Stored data
>>>

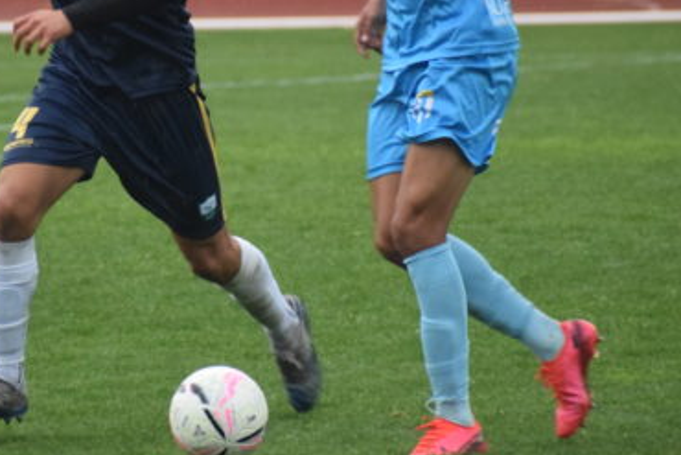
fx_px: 15914
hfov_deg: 2.5
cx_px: 210
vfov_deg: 1.6
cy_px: 118
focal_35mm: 841
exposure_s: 1/400
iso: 3200
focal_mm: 270
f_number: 6.3
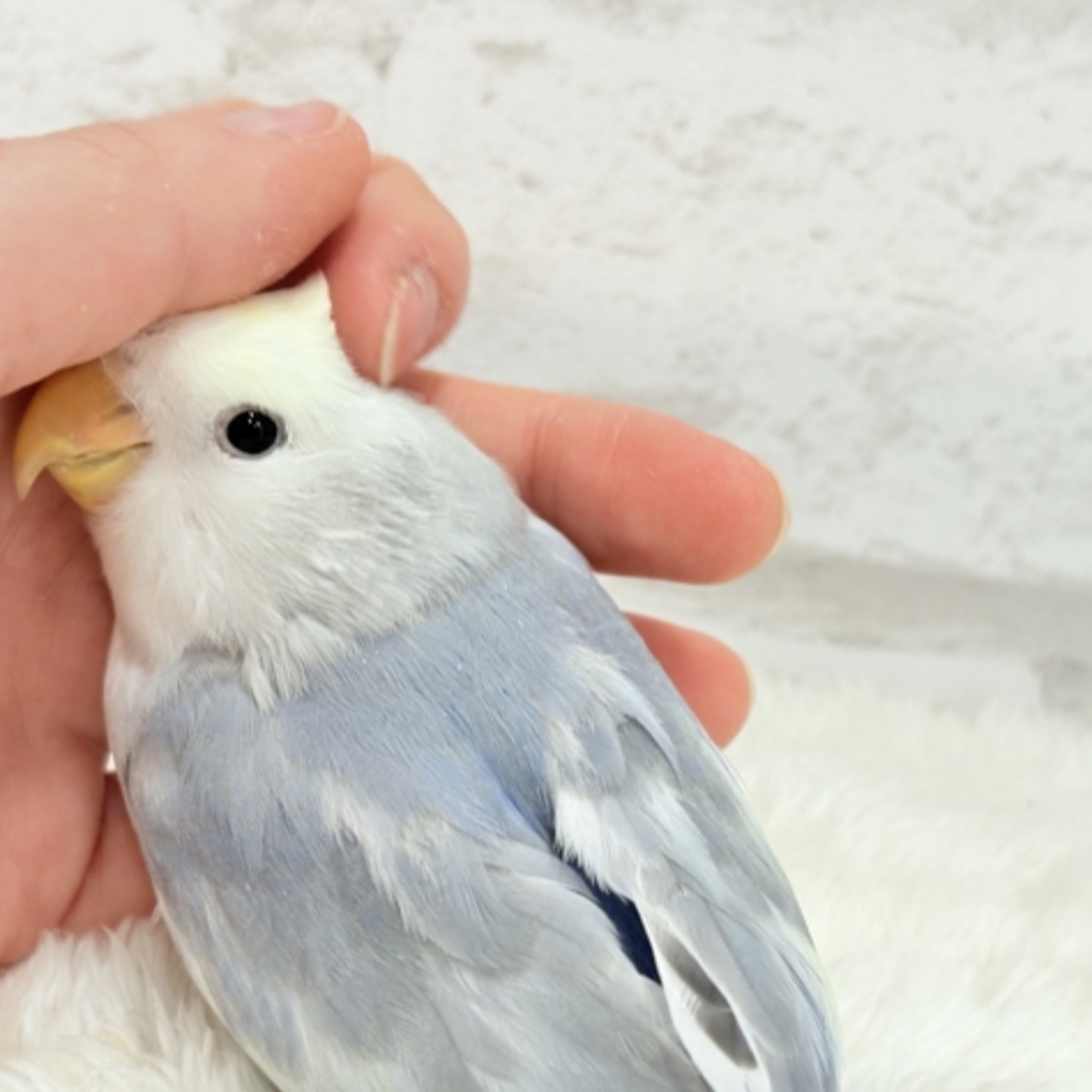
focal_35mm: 62
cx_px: 627
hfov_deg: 27.7
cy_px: 548
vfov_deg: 27.7
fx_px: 2213
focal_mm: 5.96
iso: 50
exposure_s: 1/50
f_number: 1.6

<<<

*Work instruction:*
Retype every record above word for word, leaving out any pictures.

*Reply to the task:*
fx_px: 15914
hfov_deg: 2.5
cx_px: 210
vfov_deg: 1.6
cy_px: 118
focal_35mm: 841
exposure_s: 1/400
iso: 3200
focal_mm: 270
f_number: 6.3
focal_35mm: 62
cx_px: 627
hfov_deg: 27.7
cy_px: 548
vfov_deg: 27.7
fx_px: 2213
focal_mm: 5.96
iso: 50
exposure_s: 1/50
f_number: 1.6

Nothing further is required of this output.